> [EXERCISE TEXT]:
Since the feautures are saved per file, and since a .txt file might contain multiple sentences, you can consolidate_per_txt_file() in order to seperate each sentence into its own .npz file!

from net2brain.feature_extraction import FeatureExtractor


extractor = FeatureExtractor("facebook/bart-base", "Huggingface", device="cpu")
layers_to_extract = extractor.get_all_layers()
print(layers_to_extract)

extractor.extract(data_path="textinput_folder")
extractor.consolidate_per_txt_file()

Using FeatureExtractor with a Custom DNN

You can integrate a custom model by providing the model instance and optionally custom functions for preprocessing, feature extraction, and cleaning.

from torchvision import models
model = models.resnet50(weights=models.ResNet50_Weights.IMAGENET1K_V1)
fx = FeatureExtractor(model=model, device='cpu')
fx.extract(data_path=stimuli_path, save_path='ResNet50_Feat', layers_to_extract=['layer1', 'layer2'])

> [RECORDS SHOWN]:
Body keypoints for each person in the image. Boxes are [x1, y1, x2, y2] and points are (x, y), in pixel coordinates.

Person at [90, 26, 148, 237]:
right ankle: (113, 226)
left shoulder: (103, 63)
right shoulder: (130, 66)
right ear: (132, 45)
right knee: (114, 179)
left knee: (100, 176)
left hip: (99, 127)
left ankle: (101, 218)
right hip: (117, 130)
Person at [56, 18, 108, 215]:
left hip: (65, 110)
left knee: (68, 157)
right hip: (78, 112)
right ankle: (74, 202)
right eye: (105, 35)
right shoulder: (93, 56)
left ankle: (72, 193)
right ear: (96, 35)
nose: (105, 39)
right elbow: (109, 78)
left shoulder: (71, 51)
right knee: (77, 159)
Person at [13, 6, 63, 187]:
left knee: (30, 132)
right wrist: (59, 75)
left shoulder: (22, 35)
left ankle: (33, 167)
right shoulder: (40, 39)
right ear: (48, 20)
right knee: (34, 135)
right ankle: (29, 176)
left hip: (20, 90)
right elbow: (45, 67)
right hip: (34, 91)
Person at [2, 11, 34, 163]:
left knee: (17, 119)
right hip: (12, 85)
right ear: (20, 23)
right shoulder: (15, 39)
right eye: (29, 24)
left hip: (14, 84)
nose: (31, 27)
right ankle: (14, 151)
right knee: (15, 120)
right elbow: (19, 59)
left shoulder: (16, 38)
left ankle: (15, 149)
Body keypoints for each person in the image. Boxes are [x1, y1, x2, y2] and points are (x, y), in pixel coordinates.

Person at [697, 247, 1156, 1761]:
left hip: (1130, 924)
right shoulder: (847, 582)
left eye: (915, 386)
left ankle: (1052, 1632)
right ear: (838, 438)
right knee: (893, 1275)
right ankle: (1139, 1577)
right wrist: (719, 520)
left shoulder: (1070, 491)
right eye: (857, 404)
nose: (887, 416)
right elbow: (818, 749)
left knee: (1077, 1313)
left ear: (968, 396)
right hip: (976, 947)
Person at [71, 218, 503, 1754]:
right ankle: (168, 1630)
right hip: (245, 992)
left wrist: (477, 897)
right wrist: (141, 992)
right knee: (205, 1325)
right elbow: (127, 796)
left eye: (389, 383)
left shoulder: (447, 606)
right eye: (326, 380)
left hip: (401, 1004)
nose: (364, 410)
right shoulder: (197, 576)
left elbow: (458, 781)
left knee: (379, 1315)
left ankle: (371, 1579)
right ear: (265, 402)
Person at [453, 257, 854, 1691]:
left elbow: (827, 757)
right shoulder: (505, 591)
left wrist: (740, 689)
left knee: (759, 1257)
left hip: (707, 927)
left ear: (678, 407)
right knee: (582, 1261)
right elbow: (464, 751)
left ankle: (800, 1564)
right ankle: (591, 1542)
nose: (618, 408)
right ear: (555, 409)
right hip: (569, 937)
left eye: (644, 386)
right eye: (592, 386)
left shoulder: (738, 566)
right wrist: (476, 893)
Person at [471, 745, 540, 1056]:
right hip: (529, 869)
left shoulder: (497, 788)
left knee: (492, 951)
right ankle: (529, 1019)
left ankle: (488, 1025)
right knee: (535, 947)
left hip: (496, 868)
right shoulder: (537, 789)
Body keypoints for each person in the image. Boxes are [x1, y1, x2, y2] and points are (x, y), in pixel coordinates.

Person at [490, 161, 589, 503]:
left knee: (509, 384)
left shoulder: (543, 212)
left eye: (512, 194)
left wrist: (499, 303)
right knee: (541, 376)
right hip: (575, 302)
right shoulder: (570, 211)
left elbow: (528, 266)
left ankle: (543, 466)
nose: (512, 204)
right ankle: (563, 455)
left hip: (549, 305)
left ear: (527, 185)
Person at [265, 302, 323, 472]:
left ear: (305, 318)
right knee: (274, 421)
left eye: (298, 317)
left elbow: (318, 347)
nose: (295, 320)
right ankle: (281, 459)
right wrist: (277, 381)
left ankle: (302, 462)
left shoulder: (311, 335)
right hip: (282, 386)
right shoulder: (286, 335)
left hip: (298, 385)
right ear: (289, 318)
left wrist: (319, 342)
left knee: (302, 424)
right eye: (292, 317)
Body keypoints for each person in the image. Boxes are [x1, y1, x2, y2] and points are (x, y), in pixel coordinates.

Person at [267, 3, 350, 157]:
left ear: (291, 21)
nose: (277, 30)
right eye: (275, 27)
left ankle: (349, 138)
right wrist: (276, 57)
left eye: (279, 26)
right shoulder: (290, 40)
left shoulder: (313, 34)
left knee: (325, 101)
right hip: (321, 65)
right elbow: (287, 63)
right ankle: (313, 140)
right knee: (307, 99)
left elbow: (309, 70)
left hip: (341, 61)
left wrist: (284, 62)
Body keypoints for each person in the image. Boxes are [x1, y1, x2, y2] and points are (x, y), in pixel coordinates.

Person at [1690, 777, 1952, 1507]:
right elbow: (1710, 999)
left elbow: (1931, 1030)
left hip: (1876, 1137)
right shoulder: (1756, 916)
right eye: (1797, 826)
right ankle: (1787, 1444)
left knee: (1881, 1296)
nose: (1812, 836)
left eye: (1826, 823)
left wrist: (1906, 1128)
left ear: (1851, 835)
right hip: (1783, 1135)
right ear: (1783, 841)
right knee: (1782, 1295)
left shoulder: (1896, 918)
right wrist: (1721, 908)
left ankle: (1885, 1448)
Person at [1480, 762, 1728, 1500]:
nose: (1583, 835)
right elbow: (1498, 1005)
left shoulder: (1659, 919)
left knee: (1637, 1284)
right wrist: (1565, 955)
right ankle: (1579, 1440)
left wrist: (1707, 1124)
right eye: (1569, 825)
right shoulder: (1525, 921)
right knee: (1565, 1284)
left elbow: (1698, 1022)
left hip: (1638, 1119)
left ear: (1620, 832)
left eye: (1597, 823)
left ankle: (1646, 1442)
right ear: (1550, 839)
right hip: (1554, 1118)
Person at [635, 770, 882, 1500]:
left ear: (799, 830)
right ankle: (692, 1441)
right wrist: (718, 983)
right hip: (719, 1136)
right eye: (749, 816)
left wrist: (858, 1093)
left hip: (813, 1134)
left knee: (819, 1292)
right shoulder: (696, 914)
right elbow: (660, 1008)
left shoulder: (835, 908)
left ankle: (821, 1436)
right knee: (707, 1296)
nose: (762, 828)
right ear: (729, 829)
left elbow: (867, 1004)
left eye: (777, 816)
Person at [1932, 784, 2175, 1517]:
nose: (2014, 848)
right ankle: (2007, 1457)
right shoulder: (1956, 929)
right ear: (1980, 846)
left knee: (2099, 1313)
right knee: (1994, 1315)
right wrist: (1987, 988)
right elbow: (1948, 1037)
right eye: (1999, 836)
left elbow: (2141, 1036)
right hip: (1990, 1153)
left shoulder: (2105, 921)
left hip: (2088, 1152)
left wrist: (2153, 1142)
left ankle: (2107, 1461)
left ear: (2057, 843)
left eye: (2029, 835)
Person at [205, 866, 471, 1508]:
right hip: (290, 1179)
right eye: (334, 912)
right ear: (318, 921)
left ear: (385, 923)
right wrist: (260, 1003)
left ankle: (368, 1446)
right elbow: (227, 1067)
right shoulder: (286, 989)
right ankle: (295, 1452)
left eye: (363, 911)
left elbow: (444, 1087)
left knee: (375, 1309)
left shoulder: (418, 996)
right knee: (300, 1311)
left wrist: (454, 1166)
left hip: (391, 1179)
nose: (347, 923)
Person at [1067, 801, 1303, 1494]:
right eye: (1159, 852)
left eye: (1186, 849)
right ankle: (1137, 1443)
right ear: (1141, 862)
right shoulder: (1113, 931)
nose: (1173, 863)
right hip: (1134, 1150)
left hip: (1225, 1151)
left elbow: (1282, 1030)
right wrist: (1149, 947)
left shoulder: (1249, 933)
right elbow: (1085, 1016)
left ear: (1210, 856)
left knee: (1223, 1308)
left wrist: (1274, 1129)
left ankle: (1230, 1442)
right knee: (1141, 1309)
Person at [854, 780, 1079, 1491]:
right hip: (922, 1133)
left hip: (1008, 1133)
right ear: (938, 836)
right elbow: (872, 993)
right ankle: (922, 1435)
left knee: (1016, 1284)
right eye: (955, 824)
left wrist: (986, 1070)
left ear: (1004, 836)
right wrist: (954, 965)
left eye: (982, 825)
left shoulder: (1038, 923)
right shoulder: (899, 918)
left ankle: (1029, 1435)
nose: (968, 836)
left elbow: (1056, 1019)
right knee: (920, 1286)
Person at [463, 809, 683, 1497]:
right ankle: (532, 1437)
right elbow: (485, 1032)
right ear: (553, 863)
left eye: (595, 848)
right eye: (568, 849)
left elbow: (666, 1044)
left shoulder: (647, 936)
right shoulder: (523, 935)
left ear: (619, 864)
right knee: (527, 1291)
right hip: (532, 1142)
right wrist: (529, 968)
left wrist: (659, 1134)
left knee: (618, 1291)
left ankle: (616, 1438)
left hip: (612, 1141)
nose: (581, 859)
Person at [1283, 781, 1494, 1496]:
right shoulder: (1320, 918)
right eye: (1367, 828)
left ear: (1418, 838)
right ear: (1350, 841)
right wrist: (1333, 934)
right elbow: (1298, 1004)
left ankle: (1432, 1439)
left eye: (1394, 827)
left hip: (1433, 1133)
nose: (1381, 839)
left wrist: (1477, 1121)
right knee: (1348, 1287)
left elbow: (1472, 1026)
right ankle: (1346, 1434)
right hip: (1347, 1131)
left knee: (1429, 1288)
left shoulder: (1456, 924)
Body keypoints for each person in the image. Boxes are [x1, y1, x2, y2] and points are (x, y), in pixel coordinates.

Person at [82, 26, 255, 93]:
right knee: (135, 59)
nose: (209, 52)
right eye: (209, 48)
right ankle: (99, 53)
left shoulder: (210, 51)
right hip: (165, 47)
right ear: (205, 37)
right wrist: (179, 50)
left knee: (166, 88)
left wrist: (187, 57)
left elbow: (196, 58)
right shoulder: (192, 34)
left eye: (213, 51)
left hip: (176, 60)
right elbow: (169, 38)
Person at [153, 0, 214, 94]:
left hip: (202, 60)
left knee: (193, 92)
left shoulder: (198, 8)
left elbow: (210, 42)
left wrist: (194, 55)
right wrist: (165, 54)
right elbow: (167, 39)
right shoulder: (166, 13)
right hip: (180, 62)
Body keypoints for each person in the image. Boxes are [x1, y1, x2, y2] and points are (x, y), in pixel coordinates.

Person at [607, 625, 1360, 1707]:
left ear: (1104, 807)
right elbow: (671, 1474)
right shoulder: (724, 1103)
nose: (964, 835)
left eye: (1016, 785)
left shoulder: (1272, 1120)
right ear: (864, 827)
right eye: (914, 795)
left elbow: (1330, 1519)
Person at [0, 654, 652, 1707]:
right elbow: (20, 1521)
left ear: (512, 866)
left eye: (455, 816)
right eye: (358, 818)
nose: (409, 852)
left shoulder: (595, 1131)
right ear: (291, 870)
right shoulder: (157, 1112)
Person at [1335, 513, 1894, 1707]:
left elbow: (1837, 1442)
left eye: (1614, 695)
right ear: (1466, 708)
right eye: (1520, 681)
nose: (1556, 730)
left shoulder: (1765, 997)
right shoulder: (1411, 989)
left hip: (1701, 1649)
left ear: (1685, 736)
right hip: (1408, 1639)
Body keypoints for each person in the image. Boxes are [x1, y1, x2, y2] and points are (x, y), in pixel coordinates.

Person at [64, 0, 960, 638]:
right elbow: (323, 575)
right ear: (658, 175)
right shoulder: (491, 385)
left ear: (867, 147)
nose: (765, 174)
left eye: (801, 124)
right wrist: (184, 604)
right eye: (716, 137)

> [WORK TASK A]:
For the feature extraction text above, say whether each statement agrees with it: (i) the Huggingface example runs the extractor with the device set to CPU; (ii) consolidate_per_txt_file() merges all sentences of a .txt file into a single .npz file; (iii) the custom ResNet50 example extracts features from 'layer1' and 'layer3'. Answer each yes or no, quoting the deciding words of the text.
> [WORK TASK B]:
Resume the feature extraction text above, picking up after its final line of code.

> [YOUR RESPONSE A]:
(i) Yes: "device="cpu""
(ii) No: "seperate each sentence into its own .npz file"
(iii) No: "layers_to_extract=['layer1', 'layer2']"

> [YOUR RESPONSE B]:
Custom Functions Example

Here’s how to define custom preprocessing, extraction, and cleaning functions:

def my_preprocessor(image, model_name, device):
    # Define custom preprocessing steps
    # Return preprocessed image tensor

def my_extractor(preprocessed_data, layers_to_extract, model):
    # Define custom feature extraction steps
    # Return extracted features

def my_cleaner(features):
    # Define custom feature cleaning steps
    # Return cleaned features

# Usage with custom functions
fx = FeatureExtractor(model=model, device='cpu', preprocessor=my_preprocessor, feature_cleaner=my_cleaner, extraction_function=my_extractor)
fx.extract(stimuli_path, layers_to_extract=['layer1', 'layer2'])